It’s widely recognized that the data sets used to train artificial intelligence (AI) models are significantly flawed.
Image corpora tend to be predominantly U.S. and Western-centric, primarily due to the prevalence of Western images on the internet at the time these data sets were created. A recent study from the Allen Institute for AI underscored that large language models, such as Meta’s Llama 2, often incorporate toxic language and inherent biases.
These models can amplify these issues in harmful ways.
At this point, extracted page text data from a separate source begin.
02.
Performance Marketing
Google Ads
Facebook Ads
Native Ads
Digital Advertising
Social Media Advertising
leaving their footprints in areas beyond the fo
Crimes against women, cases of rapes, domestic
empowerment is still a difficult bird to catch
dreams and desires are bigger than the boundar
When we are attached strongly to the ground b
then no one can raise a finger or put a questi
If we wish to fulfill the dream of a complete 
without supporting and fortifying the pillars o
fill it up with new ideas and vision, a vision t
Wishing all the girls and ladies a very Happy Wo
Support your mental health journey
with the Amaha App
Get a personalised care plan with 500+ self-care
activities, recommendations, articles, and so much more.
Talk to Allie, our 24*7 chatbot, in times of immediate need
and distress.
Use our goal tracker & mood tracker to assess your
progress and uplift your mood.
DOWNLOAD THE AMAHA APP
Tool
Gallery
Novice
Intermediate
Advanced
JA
In response, OpenAI has announced a new initiative to counteract these flaws by collaborating with external organizations to develop improved data sets.
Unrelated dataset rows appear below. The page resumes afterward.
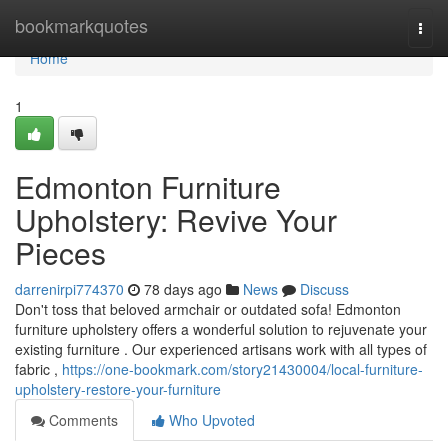
Home
bookmarkquotes
Togg
navi
Home
1
Edmonton Furniture
Upholstery: Revive Your
Pieces
darrenirpi774370
78 days ago
News
Discuss
Don't toss that beloved armchair or outdated sofa! Edmonton
furniture upholstery offers a wonderful solution to rejuvenate your
existing furniture . Our experienced artisans work with all types of
fabric ,
https://one-bookmark.com/story21430004/local-furniture-
upholstery-restore-your-furniture
Comments
Who Upvoted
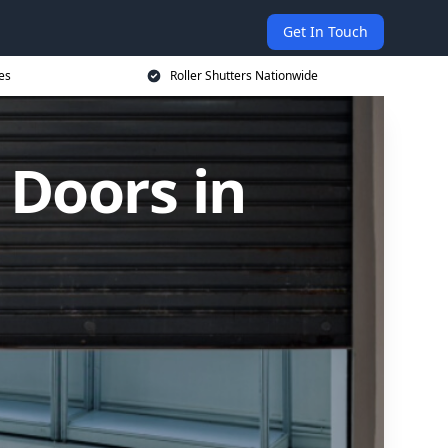
Get In Touch
es
Roller Shutters Nationwide
 Doors in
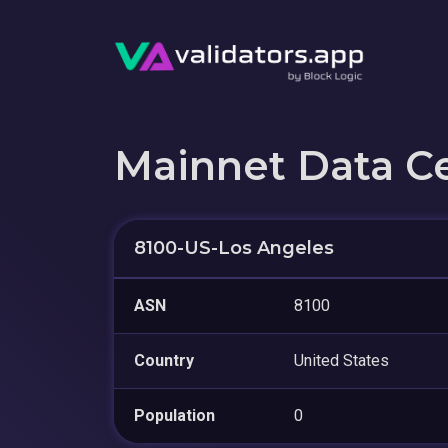
Mainnet Data C
8100-US-Los Angeles
ASN
8100
Country
United States
Population
0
OpenAI's Data Partnerships is a new venture aimed at partnering with third-party entities to create both public and private data sets for AI training. In an official blog post, OpenAI stated that these partnerships are designed to “enable more organizations to help steer the future of AI” and ultimately “benefit from more useful models.”
“To create AI that is safe and beneficial for humanity, it's essential for AI models to have a comprehensive understanding of various subjects, industries, cultures, and languages. This requires a training data set that is as diverse as possible,” the company explained. “Incorporating your content can enhance the helpfulness of AI models by improving their knowledge of your area of expertise.”
As part of the Data Partnerships program, OpenAI plans to gather “large-scale” data sets that accurately “reflect human society” and are not readily available online. While the initiative will encompass a wide array of data types—including images, audio, and video—OpenAI is particularly interested in data that “expresses human intention,” such as in-depth writing or conversations, across various languages, topics, and formats.
OpenAI will collaborate with organizations to digitize necessary training data, employing optical character recognition and automatic speech recognition tools. Any sensitive or personal information will also be removed as needed.
Initially, OpenAI aims to create two categories of data sets: an open-source data set that will be publicly accessible for general AI model training, and private data sets for proprietary use. The private data sets are targeted at organizations that wish to keep their data confidential while still enhancing OpenAI’s models’ understanding of their respective fields. So far, OpenAI has collaborated with the Icelandic Government and Miðeind ehf to boost GPT-4's proficiency in Icelandic, as well as with the Free Law Project to refine its models’ comprehension of legal documents.
“Ultimately, we seek partners who want to help us teach AI to better understand our world, so it can be maximally beneficial for everyone,” OpenAI stated.
However, can OpenAI outperform previous data-set-building initiatives? It remains questionable, as reducing data set bias is a challenge that has perplexed many experts in the field. At the very least, transparency about the process and the challenges faced in creating these data sets would be a welcome development.
Despite the ambitious tone of the blog post, there appears to be a clear commercial interest here, with the goal of enhancing the effectiveness of OpenAI's models while potentially sidelining others—without offering compensation to the original data owners. While this may be within OpenAI's rights, it comes across as somewhat insensitive, especially in light of recent open letters and lawsuits from creatives claiming that OpenAI has trained its models on their work without proper permission or remuneration.